Eviation aims to certify the plane by 2025 and begin deliveries to customers by 2027. But the timeline is tethered to the pace of battery advances, Davis said.

“If the battery technology does what we think it will do, it will be 2027 for deliveries,” Davis said. A breakthrough in the technology would accelerate the delivery date, he added, while a lag would extend the date.

Eviation’s all-electric plane in flight Tuesday morning, in Moses Lake. (Eviation)

Eviation’s all-electric plane in flight Tuesday morning, in Moses Lake. (Eviation)

The first electric airship flight took place in 1883, when two French brothers attached an electric motor to a dirigible and flew above a Paris suburb for an hour.

It wasn’t until 1973 that a manned electric airplane, a converted motor glider, took off for a 12-minute flight in Austria.

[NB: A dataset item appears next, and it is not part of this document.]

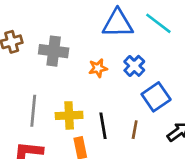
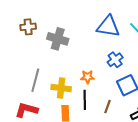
orange star: (98, 68) -> (88, 77), moved

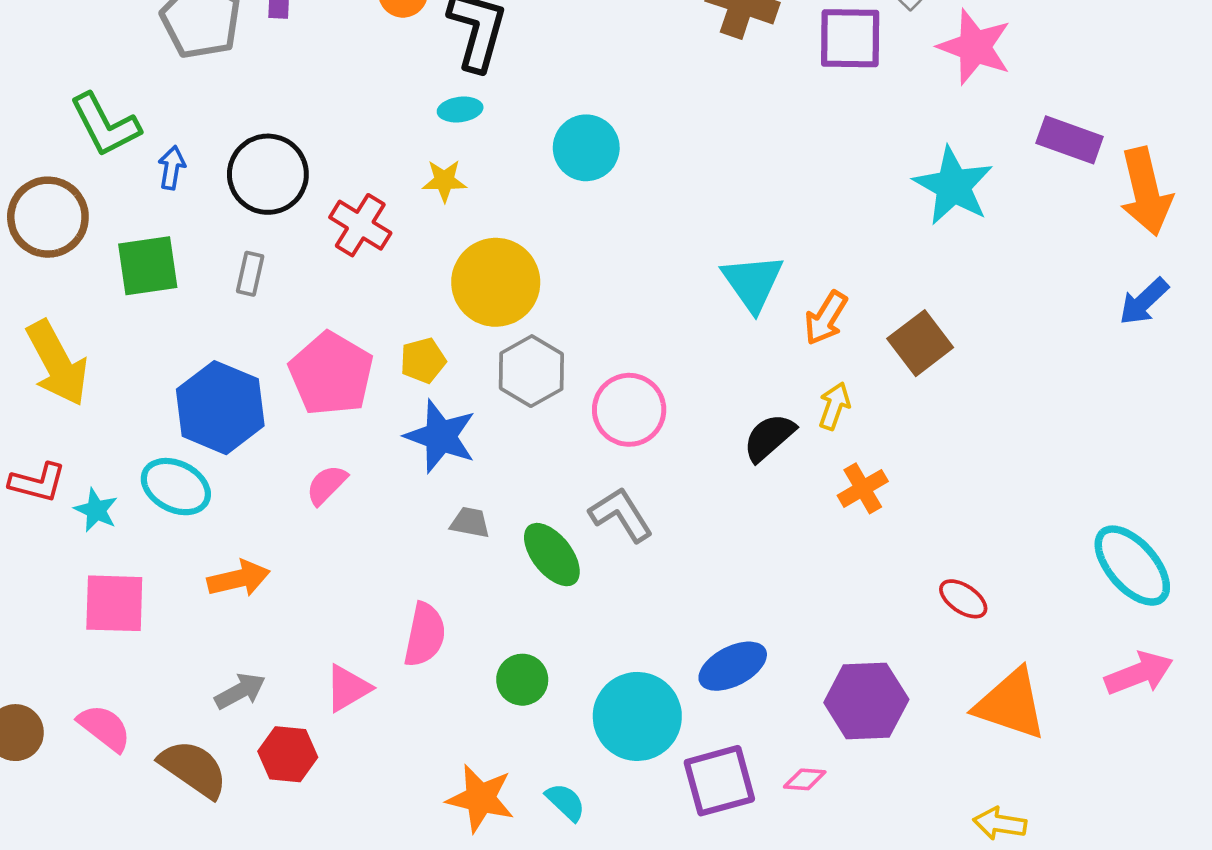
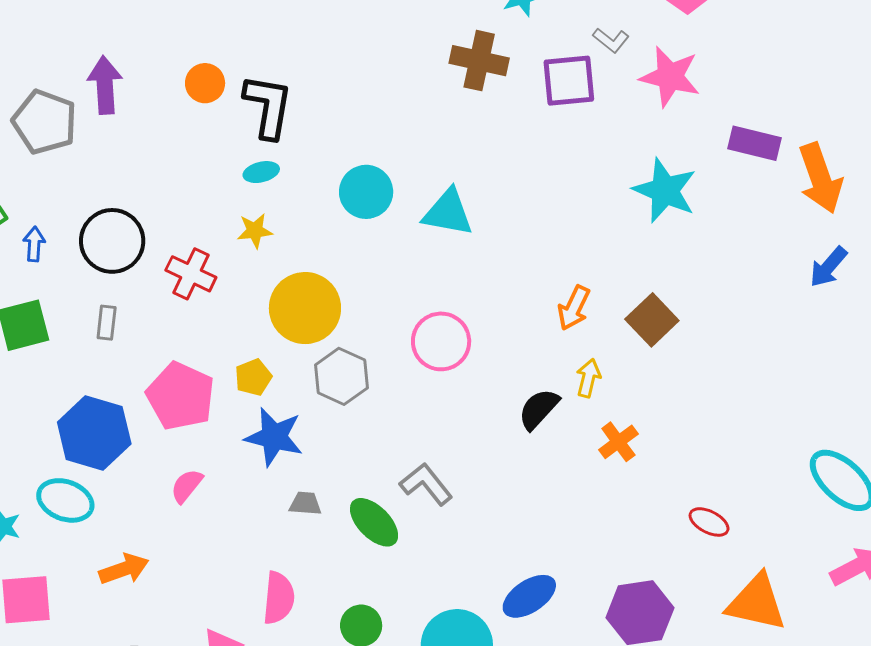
cyan triangle: (753, 282) -> (448, 213), moved, turned -38
pink circle: (629, 410) -> (441, 341), moved

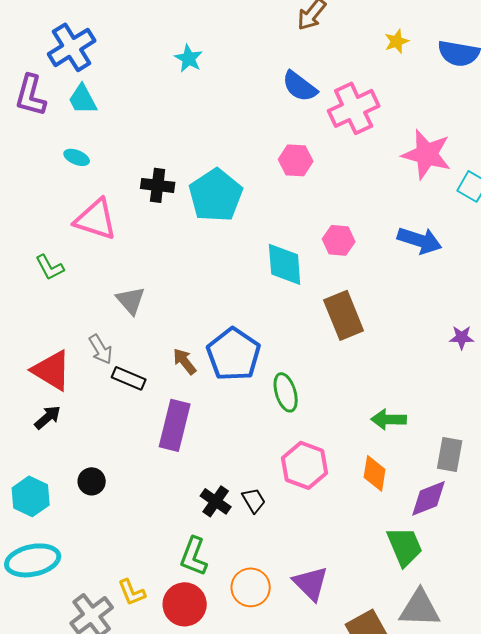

Now, the race is on to reduce or eliminate the airline industry’s reliance on conventional petroleum-based fuels.

Aviation is responsible for 9% of transportation emissions in the United States and 3% of the nation’s greenhouse gas production, according to the Environmental Protection Agency.

So far, electric-, hybrid- and hydrogen-powered aircraft have emerged as the most promising technologies.

In October 2021, the International Air Transport Association, a trade group that represents more than 200 of the world’s largest airlines, committed to net-zero aircraft emissions by 2050.

A month later, the FAA released the United States Aviation Climate Action Plan, a policy guide aimed at achieving net-zero emissions throughout the airline and airline manufacturing industries by 2050.